■ YOUR ASSIGNMENT:
Your response should be the lines from the one containing "right eye: (675, 529)" through the end of the material, copied exactly and with nothing added.

■ STUDY MATERIAL:
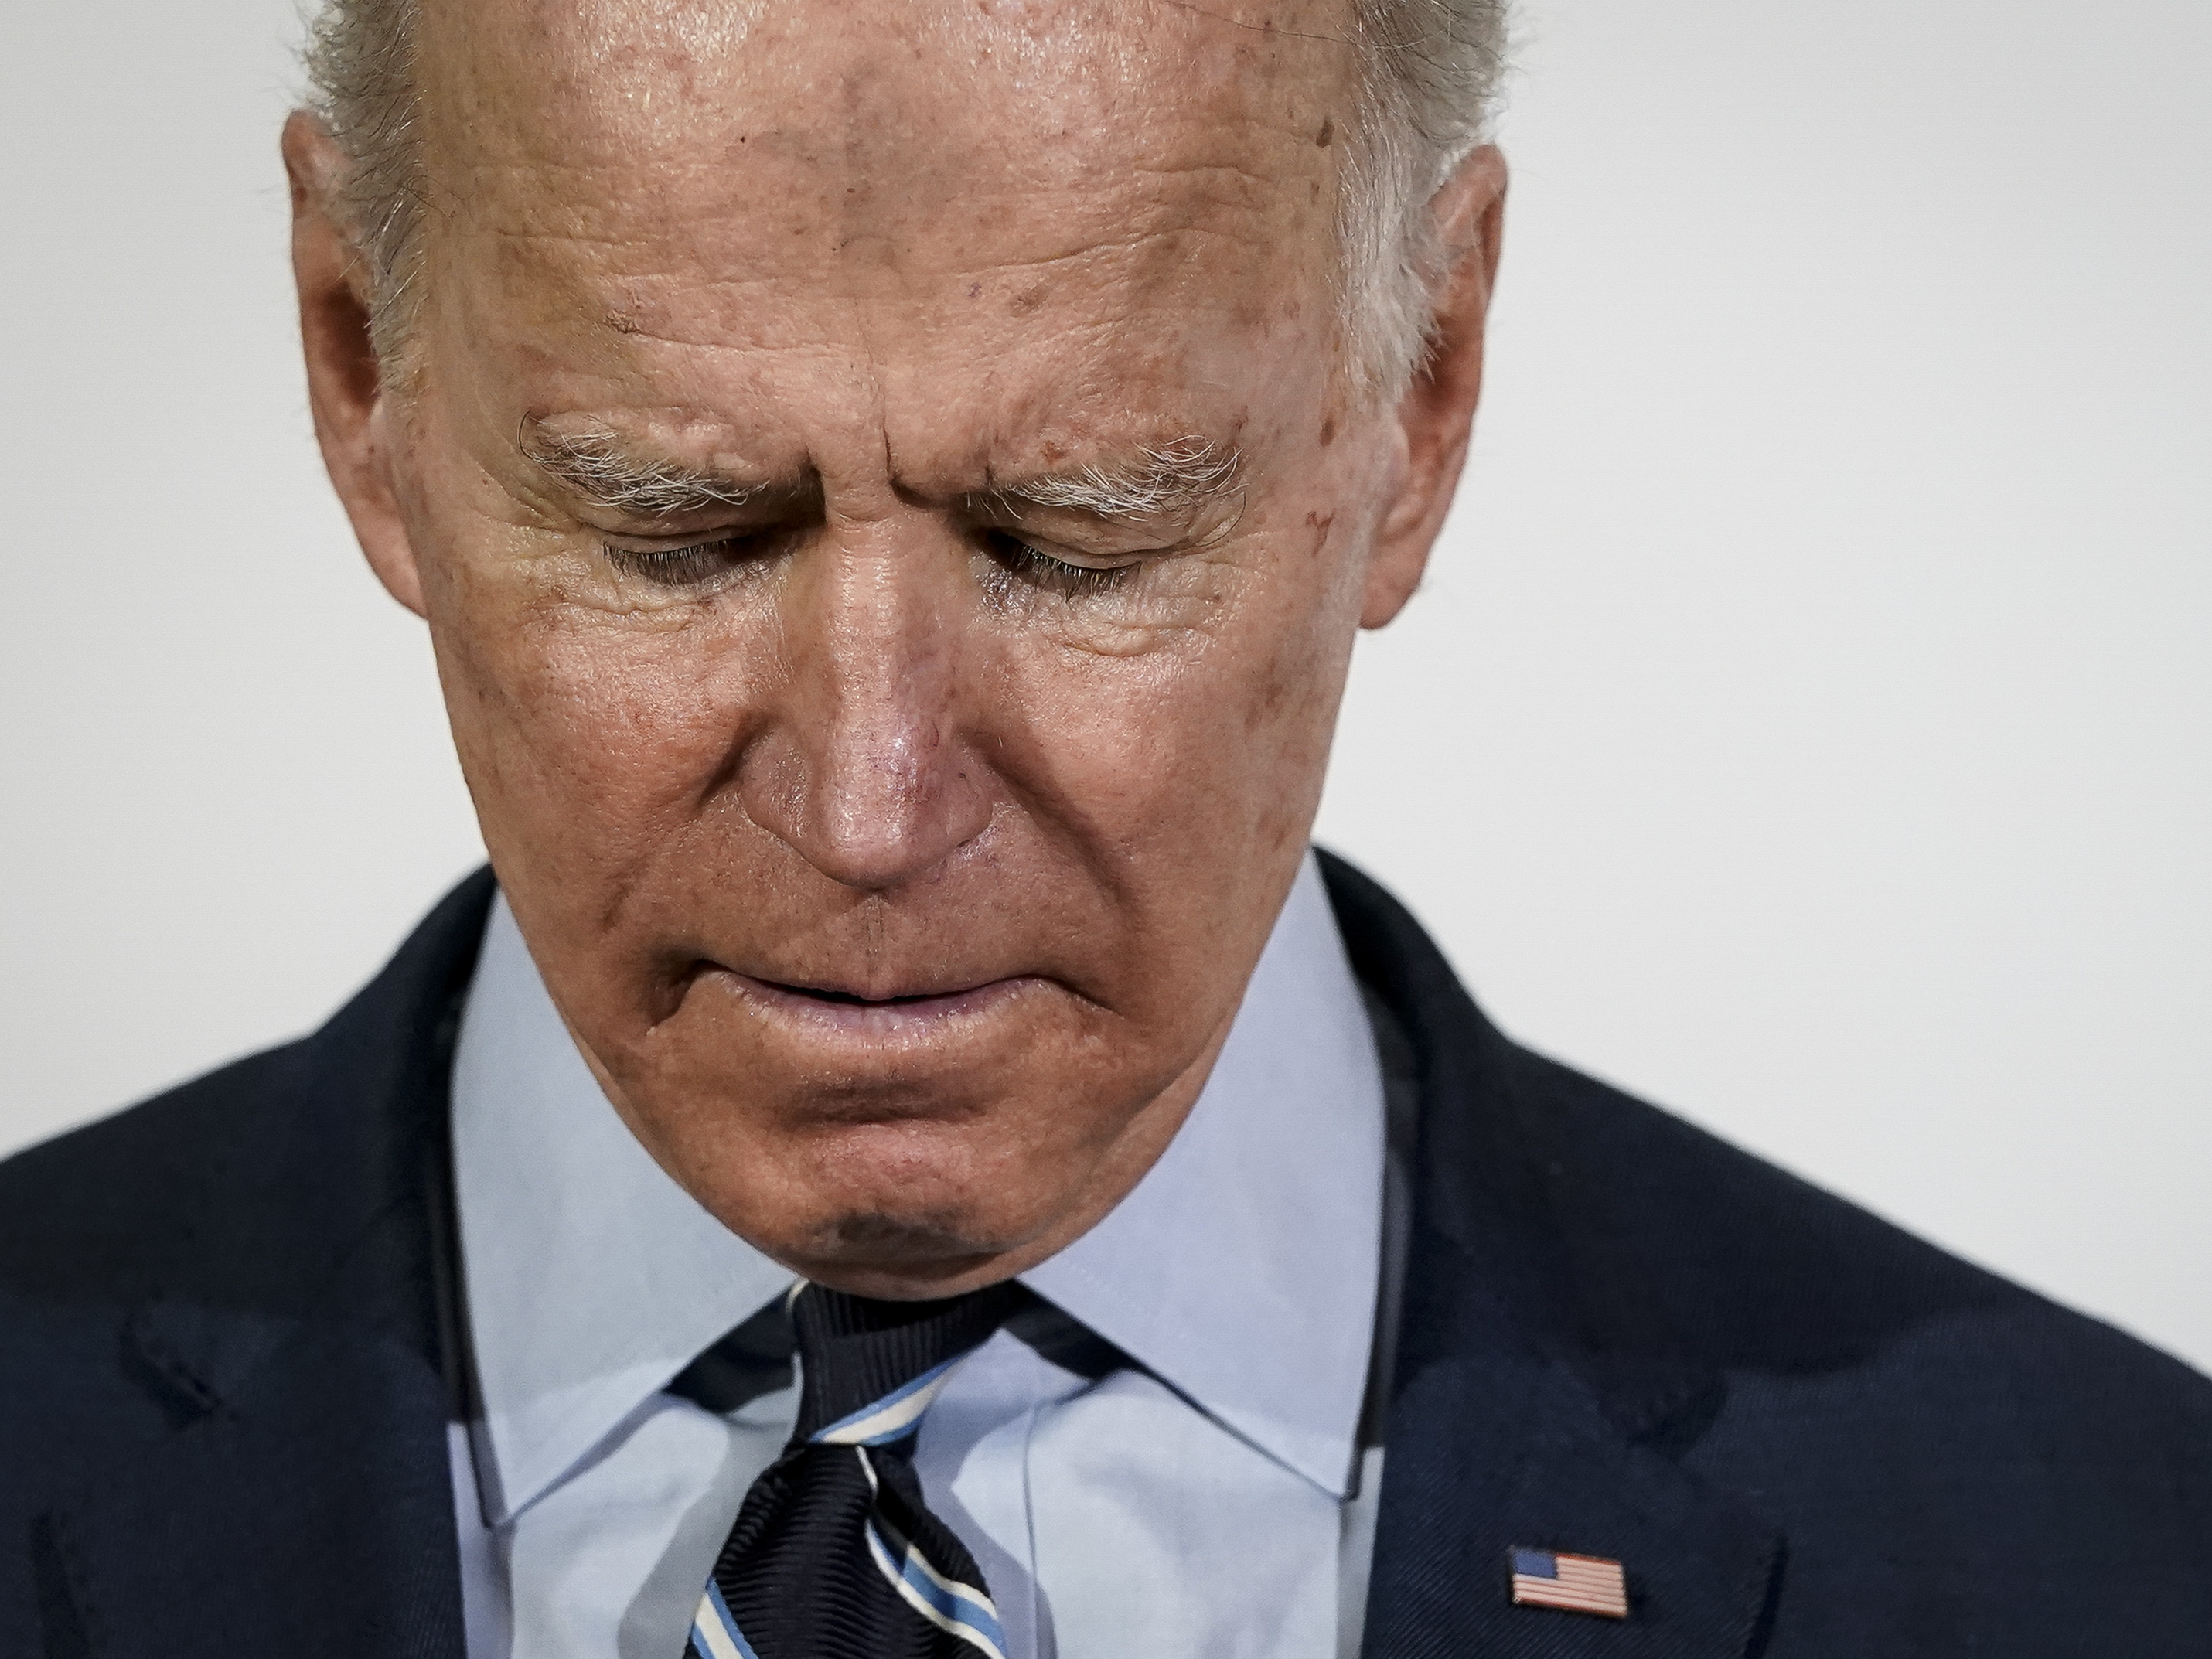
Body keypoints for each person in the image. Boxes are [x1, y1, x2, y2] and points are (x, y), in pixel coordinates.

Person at [2, 0, 2205, 1654]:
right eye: (675, 529)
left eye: (1078, 540)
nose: (873, 811)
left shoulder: (2112, 1553)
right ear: (358, 361)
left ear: (1420, 391)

■ TASK SOLUTION:
right eye: (675, 529)
left eye: (1078, 540)
nose: (873, 811)
left shoulder: (2112, 1553)
right ear: (358, 361)
left ear: (1420, 391)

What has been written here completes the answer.